No movie title could be as simultaneously accurate and misleading as Brittany Runs a Marathon. It’s not technically inaccurate as the story follows a woman named Brittany who does, spoiler alert, eventually run a marathon. But its emotional core and the majority of the running time is dedicated to everything but the actual marathon.

The movie opens with Brittany (Jillian Bell), a funny and intensely guarded woman in her late twenties who spends her days working at a run-down theater company and her nights either drinking wine, downing boxes of donuts, or both. She is also considered overweight. When she goes to a doctor in Brooklyn to try and procure Adderall, her doctor instead slams her with the news that she needs to start making some lifestyle changes for her health. She initially rejects his claims, saying everybody is beautiful and didn’t he listen to those Dove ad campaigns? However, when she returns home to her small-time beauty vlogger roommate (Alice Lee), she can’t shake his words. A few days later, she tries to go on her first run.

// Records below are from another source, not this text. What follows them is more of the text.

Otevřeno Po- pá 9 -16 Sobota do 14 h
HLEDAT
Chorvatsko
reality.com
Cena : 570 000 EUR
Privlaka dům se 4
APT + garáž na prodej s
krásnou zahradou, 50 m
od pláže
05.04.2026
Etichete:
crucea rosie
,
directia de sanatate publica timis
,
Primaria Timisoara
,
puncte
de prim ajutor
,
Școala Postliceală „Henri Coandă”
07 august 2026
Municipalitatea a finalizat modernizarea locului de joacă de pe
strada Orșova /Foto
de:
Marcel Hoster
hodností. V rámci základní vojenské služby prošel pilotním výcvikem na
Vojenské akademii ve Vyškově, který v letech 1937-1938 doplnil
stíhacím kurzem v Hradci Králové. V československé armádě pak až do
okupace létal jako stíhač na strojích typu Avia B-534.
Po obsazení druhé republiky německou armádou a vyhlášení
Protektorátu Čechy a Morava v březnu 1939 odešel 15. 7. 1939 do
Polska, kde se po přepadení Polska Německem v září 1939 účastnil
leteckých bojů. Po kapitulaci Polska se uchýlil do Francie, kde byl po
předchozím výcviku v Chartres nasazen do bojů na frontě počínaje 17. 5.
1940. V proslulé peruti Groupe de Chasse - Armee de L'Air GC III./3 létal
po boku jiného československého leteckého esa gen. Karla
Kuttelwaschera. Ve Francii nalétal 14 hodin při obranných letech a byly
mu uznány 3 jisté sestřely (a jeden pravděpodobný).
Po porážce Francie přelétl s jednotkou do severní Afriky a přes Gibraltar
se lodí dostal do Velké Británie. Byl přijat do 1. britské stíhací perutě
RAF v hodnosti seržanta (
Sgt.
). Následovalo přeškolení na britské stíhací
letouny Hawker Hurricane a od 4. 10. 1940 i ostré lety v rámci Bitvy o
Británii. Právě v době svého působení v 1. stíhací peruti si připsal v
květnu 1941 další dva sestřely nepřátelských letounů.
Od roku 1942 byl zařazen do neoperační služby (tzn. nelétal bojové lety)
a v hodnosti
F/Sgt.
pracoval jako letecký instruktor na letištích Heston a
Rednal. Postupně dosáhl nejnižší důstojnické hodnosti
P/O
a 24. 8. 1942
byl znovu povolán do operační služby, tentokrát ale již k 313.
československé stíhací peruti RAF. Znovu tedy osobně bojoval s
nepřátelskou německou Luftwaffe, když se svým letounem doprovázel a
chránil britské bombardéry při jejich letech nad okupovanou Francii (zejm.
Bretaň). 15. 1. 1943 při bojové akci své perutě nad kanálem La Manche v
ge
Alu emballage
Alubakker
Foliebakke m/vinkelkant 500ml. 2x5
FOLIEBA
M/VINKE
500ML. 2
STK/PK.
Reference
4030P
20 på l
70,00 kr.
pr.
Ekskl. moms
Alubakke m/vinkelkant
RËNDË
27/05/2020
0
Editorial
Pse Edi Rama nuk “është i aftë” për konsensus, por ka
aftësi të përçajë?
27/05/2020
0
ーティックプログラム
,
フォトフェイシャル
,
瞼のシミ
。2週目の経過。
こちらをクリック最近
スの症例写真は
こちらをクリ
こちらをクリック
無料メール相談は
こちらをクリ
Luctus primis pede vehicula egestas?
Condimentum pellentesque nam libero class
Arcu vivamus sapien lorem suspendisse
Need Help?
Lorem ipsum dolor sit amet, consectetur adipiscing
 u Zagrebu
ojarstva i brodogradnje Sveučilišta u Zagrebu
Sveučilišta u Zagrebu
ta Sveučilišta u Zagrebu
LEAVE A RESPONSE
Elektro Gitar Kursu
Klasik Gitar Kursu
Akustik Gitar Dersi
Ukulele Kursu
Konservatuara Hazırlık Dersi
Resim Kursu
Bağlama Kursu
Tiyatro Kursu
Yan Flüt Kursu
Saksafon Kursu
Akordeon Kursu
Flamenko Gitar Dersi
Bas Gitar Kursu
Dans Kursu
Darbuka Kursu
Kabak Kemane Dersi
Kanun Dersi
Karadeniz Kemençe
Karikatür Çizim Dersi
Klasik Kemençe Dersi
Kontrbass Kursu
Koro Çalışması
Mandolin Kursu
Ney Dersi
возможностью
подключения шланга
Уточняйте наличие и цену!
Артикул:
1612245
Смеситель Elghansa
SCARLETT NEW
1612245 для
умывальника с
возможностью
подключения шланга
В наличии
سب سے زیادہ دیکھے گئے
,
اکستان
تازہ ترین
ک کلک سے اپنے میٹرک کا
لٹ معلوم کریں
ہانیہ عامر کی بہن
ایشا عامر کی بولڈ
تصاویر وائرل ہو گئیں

I use the word “try” not because she doesn't run far or struggles heavily but because she can't get herself to leave her apartment stoop. Dressed in the closest thing she has to workout clothes, she sees her reflection and suddenly becomes intensely conscious of her surroundings. She sees women much more fit than her running by and feels the man at the hot dog stand staring at her. She quickly abandons her plan and runs into her kitchen to binge on more food. The next day, however, she repeats the process but this time successfully runs around the block. She joins a running group with her neighbor, Catherine (Michaela Watkins), and meets a friend, Seth (Micah Stock).

The movie focuses less on the actual act of running the marathon but more on the toll that preparation takes on her. She starts to lose weight very rapidly as she slowly begins to settle into healthier habits. Brittany soon realizes that losing weight doesn’t solve most of the problems she thought it would. In fact, it seems to not solve any at all. She still works two dead-end jobs, uses humor as a defense mechanism, and, despite her undeniably increased self-esteem, can’t seem to accept that other people genuinely care about her.

Brittany realizes more holistic changes are necessary for growth and begins to focus less on her size. She starts feeling her best when she cuts off toxic friends, embraces a more stable lifestyle, and gets her career on track. These things came as a byproduct of the confidence that running gave her, but the movie is clear that her growth transcended her fitness goals.

The plot is interesting, dedicating time to a character with a lot of complicated baggage, but Jillian Bell’s portrayal of Brittany makes the film is a must-see. She has proved herself in shows such as Workaholics and movies like 22 Jump Street, but in this, she is phenomenal. She brings a full range of emotions necessary to create real depth and empathy in a character.

Brittany Runs a Marathon seeks to unearth what we want to push to the side. It places a plus-sized woman front and center, instead of relegating her to the position of a funny sidekick. It demonstrates how the path to reach our goals is likely not linear. Most importantly, it shows the painfully slow process of change and how important making that first step is, even if it takes a few tries.